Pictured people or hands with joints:
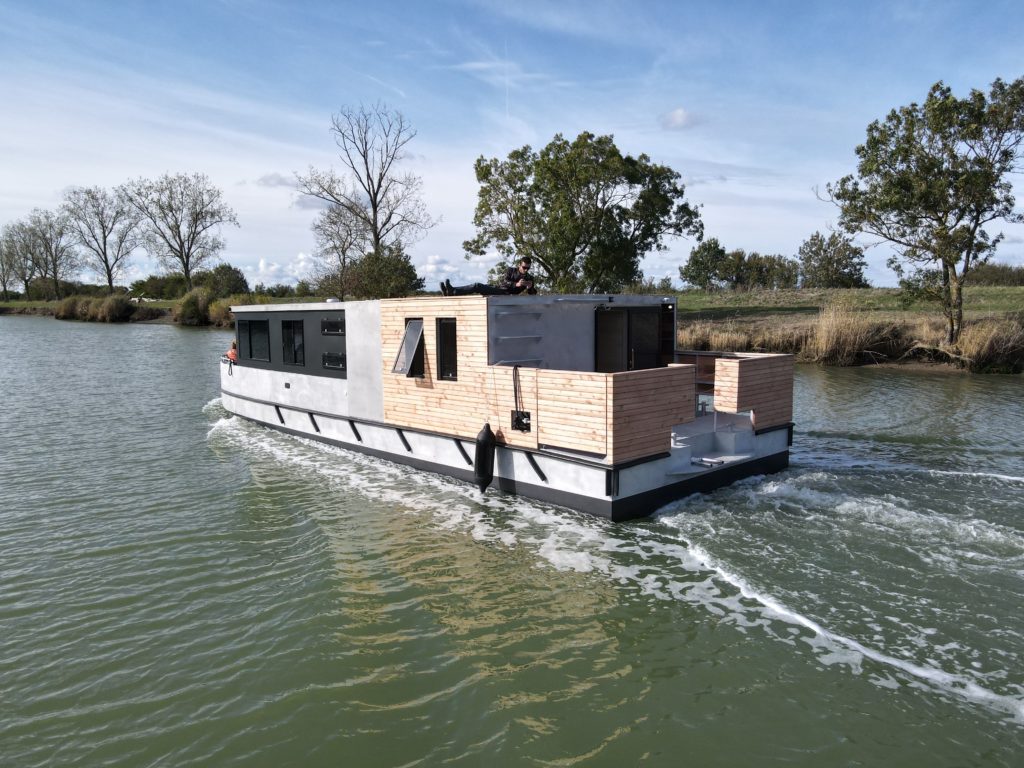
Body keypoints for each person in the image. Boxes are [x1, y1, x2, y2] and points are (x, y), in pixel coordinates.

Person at [441, 257, 539, 296]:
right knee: (479, 286)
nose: (526, 270)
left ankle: (452, 291)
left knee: (477, 286)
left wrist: (530, 288)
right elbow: (504, 282)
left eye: (528, 268)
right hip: (499, 288)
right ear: (519, 265)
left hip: (505, 294)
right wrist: (516, 284)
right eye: (524, 267)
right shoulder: (511, 270)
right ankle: (450, 291)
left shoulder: (529, 278)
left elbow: (533, 294)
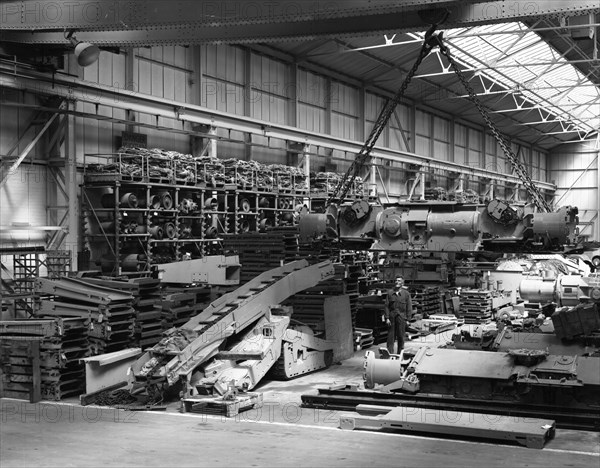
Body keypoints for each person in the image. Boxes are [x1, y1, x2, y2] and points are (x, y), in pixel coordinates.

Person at [385, 275, 413, 353]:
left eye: (399, 280)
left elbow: (409, 307)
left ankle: (400, 353)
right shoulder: (390, 293)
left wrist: (408, 319)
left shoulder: (406, 294)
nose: (397, 282)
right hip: (392, 317)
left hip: (402, 317)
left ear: (402, 283)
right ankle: (389, 354)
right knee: (391, 337)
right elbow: (386, 306)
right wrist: (387, 318)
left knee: (401, 336)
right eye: (396, 280)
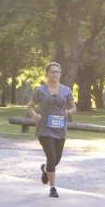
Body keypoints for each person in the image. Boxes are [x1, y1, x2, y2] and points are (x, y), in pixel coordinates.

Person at [27, 62, 76, 198]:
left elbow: (74, 107)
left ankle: (45, 169)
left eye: (57, 72)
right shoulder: (40, 90)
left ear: (60, 74)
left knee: (56, 159)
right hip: (44, 128)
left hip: (60, 129)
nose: (55, 74)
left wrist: (68, 112)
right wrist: (34, 115)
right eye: (52, 72)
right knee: (51, 156)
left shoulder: (66, 90)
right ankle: (53, 188)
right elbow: (30, 105)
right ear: (47, 74)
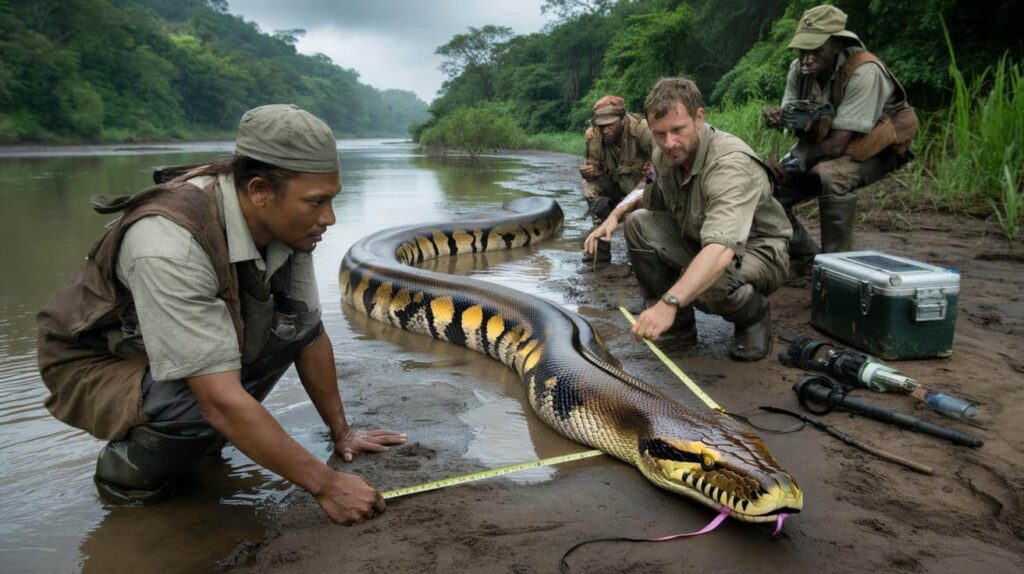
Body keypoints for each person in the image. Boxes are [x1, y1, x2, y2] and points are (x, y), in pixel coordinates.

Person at [36, 104, 405, 523]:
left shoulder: (291, 226)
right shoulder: (167, 243)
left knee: (284, 331)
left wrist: (343, 432)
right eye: (316, 203)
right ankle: (127, 483)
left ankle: (200, 448)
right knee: (199, 399)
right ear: (259, 190)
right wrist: (326, 485)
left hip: (168, 350)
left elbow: (307, 334)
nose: (329, 218)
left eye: (332, 200)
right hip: (96, 362)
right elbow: (217, 400)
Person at [585, 78, 792, 361]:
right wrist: (615, 215)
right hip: (700, 238)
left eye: (677, 130)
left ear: (698, 118)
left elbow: (721, 249)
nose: (669, 143)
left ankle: (754, 318)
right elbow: (646, 193)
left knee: (711, 285)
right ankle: (678, 329)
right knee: (638, 224)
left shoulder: (729, 163)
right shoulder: (664, 155)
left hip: (757, 250)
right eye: (659, 134)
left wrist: (669, 301)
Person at [763, 4, 918, 275]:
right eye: (803, 50)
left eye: (816, 50)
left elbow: (837, 145)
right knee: (765, 187)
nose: (807, 58)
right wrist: (783, 120)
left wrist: (794, 163)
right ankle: (807, 256)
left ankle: (837, 268)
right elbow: (802, 124)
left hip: (875, 149)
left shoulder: (865, 72)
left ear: (836, 45)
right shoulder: (798, 71)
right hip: (823, 145)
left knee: (829, 176)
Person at [579, 95, 654, 263]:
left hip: (641, 190)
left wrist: (650, 170)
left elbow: (659, 168)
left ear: (622, 119)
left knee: (650, 191)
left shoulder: (643, 131)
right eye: (601, 125)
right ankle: (600, 245)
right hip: (617, 187)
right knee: (588, 185)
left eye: (610, 124)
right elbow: (595, 164)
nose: (605, 130)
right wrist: (591, 171)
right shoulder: (594, 136)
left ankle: (641, 248)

▶ Task objective
Write out the records above exactly as they stand, leaving out every picture.

▶ Answer box
Body keypoints for each person in the image. Boxes are [x1, y1, x2, y2] and points are (x, y), in pixel coordinates.

Person at [441, 257, 539, 296]:
right knee: (479, 286)
nose: (526, 270)
left ankle: (452, 291)
left knee: (477, 286)
left wrist: (530, 288)
right elbow: (504, 282)
left eye: (528, 268)
right hip: (499, 288)
right ear: (519, 265)
left hip: (505, 294)
right wrist: (516, 284)
right eye: (524, 267)
right shoulder: (511, 270)
right ankle: (450, 291)
left shoulder: (529, 278)
left elbow: (533, 294)
Body keypoints for each person in the image. Boxes are [x1, y1, x2, y2] and points are (x, y), in pixel coordinates.

Person at [385, 275, 413, 353]:
left eye: (399, 280)
left elbow: (409, 307)
left ankle: (400, 353)
right shoulder: (390, 293)
left wrist: (408, 319)
left shoulder: (406, 294)
nose: (397, 282)
right hip: (392, 317)
left hip: (402, 317)
left ear: (402, 283)
right ankle: (389, 354)
right knee: (391, 337)
right elbow: (386, 306)
right wrist: (387, 318)
left knee: (401, 336)
right eye: (396, 280)
Body keypoints for each person in the image. Boxes are [x1, y1, x2, y2] and points are (x, y), in pixel coordinates.

Person at [27, 62, 76, 198]:
left elbow: (74, 107)
left ankle: (45, 169)
left eye: (57, 72)
right shoulder: (40, 90)
left ear: (60, 74)
left knee: (56, 159)
right hip: (44, 128)
left hip: (60, 129)
nose: (55, 74)
left wrist: (68, 112)
right wrist: (34, 115)
right eye: (52, 72)
right knee: (51, 156)
left shoulder: (66, 90)
right ankle: (53, 188)
right elbow: (30, 105)
right ear: (47, 74)
Body keypoints for each person in the image. Boxes are [x1, y1, x2, y2] and points are (x, y), in pixel coordinates.

Person at [36, 104, 405, 523]:
left shoulder: (291, 226)
right shoulder: (167, 243)
left knee: (284, 331)
left wrist: (343, 432)
right eye: (316, 203)
right ankle: (127, 483)
left ankle: (200, 448)
right knee: (199, 399)
right ear: (259, 190)
right wrist: (326, 485)
left hip: (168, 350)
left elbow: (307, 334)
nose: (329, 218)
left eye: (332, 200)
right hip: (96, 362)
right elbow: (217, 400)
Person at [585, 78, 792, 361]:
right wrist: (615, 215)
right hip: (700, 238)
left eye: (677, 130)
left ear: (698, 118)
left elbow: (721, 249)
nose: (669, 143)
left ankle: (754, 318)
right elbow: (646, 193)
left knee: (711, 285)
right ankle: (678, 329)
right knee: (638, 224)
left shoulder: (729, 163)
right shoulder: (664, 155)
left hip: (757, 250)
right eye: (659, 134)
left wrist: (669, 301)
Person at [763, 4, 918, 275]:
right eye: (803, 50)
left eye: (816, 50)
left elbow: (837, 145)
right knee: (765, 187)
nose: (807, 58)
right wrist: (783, 120)
left wrist: (794, 163)
right ankle: (807, 256)
left ankle: (837, 268)
right elbow: (802, 124)
left hip: (875, 149)
left shoulder: (865, 72)
left ear: (836, 45)
right shoulder: (798, 71)
right hip: (823, 145)
left knee: (829, 176)
Person at [579, 95, 654, 263]:
left hip: (641, 190)
left wrist: (650, 170)
left elbow: (659, 168)
left ear: (622, 119)
left knee: (650, 191)
left shoulder: (643, 131)
right eye: (601, 125)
right ankle: (600, 245)
right hip: (617, 187)
right knee: (588, 185)
left eye: (610, 124)
right elbow: (595, 164)
nose: (605, 130)
right wrist: (591, 171)
right shoulder: (594, 136)
left ankle: (641, 248)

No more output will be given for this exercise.